MUMBAI: Indian federal bond yields treaded water on Friday after a sharp drop in the previous session as traders turned their focus to a $2.7 billion debt sale.
The government is selling 30 billion rupees each of 7.83 percent 2018 bonds and 8.30 percent 2040 bonds, and 60 billion rupees of 7.80 percent 2021 bonds. The results are due after 0900 GMT.
At 11:15 a.m. (0545 GMT), the 10-year benchmark bond yield was unchanged at 8.24 percent, after falling six basis points (bps) on Thursday.
Total volume on the central bank's electronic trading platform was moderate at 33 billion rupees ($742 million), compared with the usual 35-45 billion rupees dealt in the first two hours of trade.
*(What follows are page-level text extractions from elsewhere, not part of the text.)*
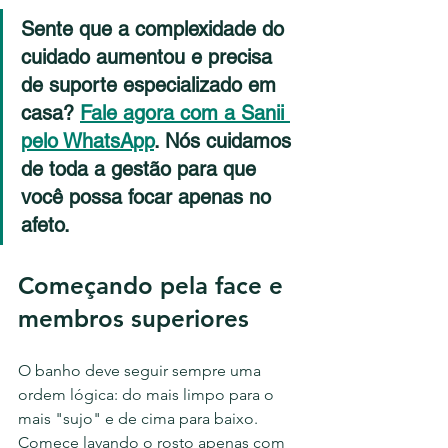
Sente que a complexidade do 
cuidado aumentou e precisa 
de suporte especializado em 
casa?
Fale agora com a Sanii 
pelo WhatsApp
. Nós cuidamos 
de toda a gestão para que 
você possa focar apenas no 
afeto.
Começando pela face e 
membros superiores
O banho deve seguir sempre uma 
ordem lógica: do mais limpo para o 
mais "sujo" e de cima para baixo. 
Comece lavando o rosto apenas com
"Traders mostly prefer to stay light ahead of the auction. There is likely to be good demand at the auction due to the positive sentiment being there from yesterday, but results will be eyed," a trader with a foreign bank said.
Yields had fallen on Thursday on expectations the central bank may soon pause its rate tightening cycle amid slowing economic growth.
Earlier this week, government data showed industrial output rose at its weakest pace in nine months in May. However, inflation quickened in June, driven by higher prices of manufactured goods and fuel.
The benchmark five-year swap rate and the one-year rate were both down 1 bp each at 7.46 percent and 7.86 percent, respectively, extending the previous day's 12 bps drop.
Traders expect the 10-year yield in an 8.20-8.25 percent, with the downside limited by higher US yields and a rise in oil prices.
Treasuries prices edged down slightly in Asian trade as a warning from Standard and Poor's on US borrowing underscored concerns on whether the government will be able to hammer out a deal to raise its debt ceiling.
The 10-year benchmark US note was trading at 2.96 percent, up 1 bp from late New York trade on Thursday.
Oil rebounded on Friday on a weaker dollar after Standard & Poor's warned it may lower the credit rating of top consumer the United States, capping a volatile week marked by concern about the US deficit and the euro zone's debt.